Aver_soj_time {MMLR} | R Documentation |
Calculating the average sojourn time in each state
Description
Calculating expectation of sojourn times in states for the observed time and for given initial state, using eigenvalues and eigenvectors.
Usage
Aver_soj_time(ii, tau_observed, Q)
Arguments
ii |
number (scalar) |
tau_observed |
number (scalar), observed time |
Q |
Matrix (m x m), m - number of states |
Details
Calculating expectation of sojourn times in states for the observed time (tau_observed) and if initial state is given (ii).
Matrix Q is so-called Generator matrix: Q=\lambda-\Lambda, where \lambda
is matrix with known transition rates from state $s_i$ to state $s_j$,
and \Lambda
is diagonal matrix with a vector (\Lambda_{1},...,\Lambda_{m}
on the main diagonal, where m is a number of states of external environment.

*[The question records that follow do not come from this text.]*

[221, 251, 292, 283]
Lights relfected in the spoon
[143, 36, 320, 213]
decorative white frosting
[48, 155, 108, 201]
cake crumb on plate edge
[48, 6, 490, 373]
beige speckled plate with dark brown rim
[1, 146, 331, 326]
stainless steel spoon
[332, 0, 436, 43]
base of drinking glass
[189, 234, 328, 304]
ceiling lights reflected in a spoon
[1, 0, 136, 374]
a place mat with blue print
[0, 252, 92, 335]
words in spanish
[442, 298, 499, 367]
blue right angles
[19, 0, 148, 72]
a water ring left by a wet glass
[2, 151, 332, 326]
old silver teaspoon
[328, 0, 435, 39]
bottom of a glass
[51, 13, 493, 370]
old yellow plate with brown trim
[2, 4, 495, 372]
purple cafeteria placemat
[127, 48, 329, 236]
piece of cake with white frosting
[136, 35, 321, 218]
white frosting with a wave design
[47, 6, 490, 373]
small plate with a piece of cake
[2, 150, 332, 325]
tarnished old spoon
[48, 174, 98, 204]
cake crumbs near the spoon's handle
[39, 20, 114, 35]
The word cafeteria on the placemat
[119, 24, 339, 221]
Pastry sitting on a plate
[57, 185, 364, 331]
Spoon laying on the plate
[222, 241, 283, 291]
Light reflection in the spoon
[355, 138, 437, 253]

Eigenvalues and eigenvectors are used in calculations.
Value
Vector of average sojourn times in each state. Vector components in total should give observation time (tau_observed).
Examples
lambda <- matrix(c(0, 0.33, 0.45, 0), nrow = 2, ncol = 2, byrow = TRUE)
m <- nrow(lambda)
ld <- as.matrix(rowSums(lambda))
Lambda <- diag(as.vector(ld))
Generator <- t(lambda) - Lambda
Aver_soj_time(1,10,Generator)